Collection entries
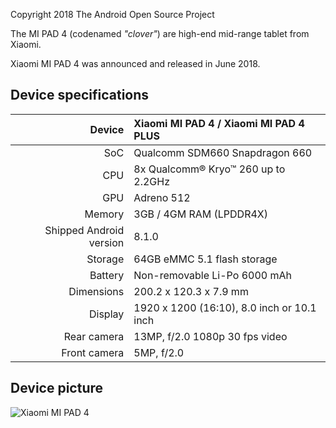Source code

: Copyright 2018 The Android Open Source Project

The MI PAD 4 (codenamed _"clover"_) are high-end mid-range tablet from Xiaomi.

Xiaomi MI PAD 4 was announced and released in June 2018.

## Device specifications

| Device       | Xiaomi MI PAD 4 / Xiaomi MI PAD 4 PLUS          |
| -----------: | :---------------------------------------------- |
| SoC          | Qualcomm SDM660 Snapdragon 660                  |
| CPU          | 8x Qualcomm® Kryo™ 260 up to 2.2GHz             |
| GPU          | Adreno 512                                      |
| Memory       | 3GB / 4GM RAM (LPDDR4X)                         |
| Shipped Android version | 8.1.0                           	 |
| Storage      | 64GB eMMC 5.1 flash storage                     |
| Battery      | Non-removable Li-Po 6000 mAh                    |
| Dimensions   | 200.2 x 120.3 x 7.9 mm                          |
| Display      | 1920 x 1200 (16:10), 8.0 inch  or 10.1 inch     |
| Rear camera | 13MP, f/2.0 1080p 30 fps video|
| Front camera | 5MP, f/2.0|

## Device picture

![Xiaomi MI PAD 4](http://i8.mifile.cn/a1/pms_1529843020.73617168!560x560.jpg)
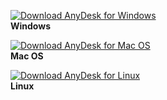 [<img src="https://get.anydesk.com/_static/dl-btn-wr-large.png" alt="Download AnyDesk for Windows"/>](https://download.anydesk.com/AnyDesk.exe)  
**Windows**  

[<img src="https://get.anydesk.com/_static/dl-btn-rw-large.png" alt="Download AnyDesk for Mac OS"/>](https://download.anydesk.com/anydesk.dmg)  
**Mac OS**  

[<img src="https://get.anydesk.com/_static/dl-btn-wb-large.png" alt="Download AnyDesk for Linux"/>](https://download.anydesk.com/linux/anydesk-6.1.1-amd64.tar.gz)  
**Linux**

**Exercise**:
Reproduce every line from the start of the records through the line containing "## Device specifications", including both ends. Leave the pictures out of your answer.

**Your solution**:
Source code

: Copyright 2018 The Android Open Source Project

The MI PAD 4 (codenamed _"clover"_) are high-end mid-range tablet from Xiaomi.

Xiaomi MI PAD 4 was announced and released in June 2018.

## Device specifications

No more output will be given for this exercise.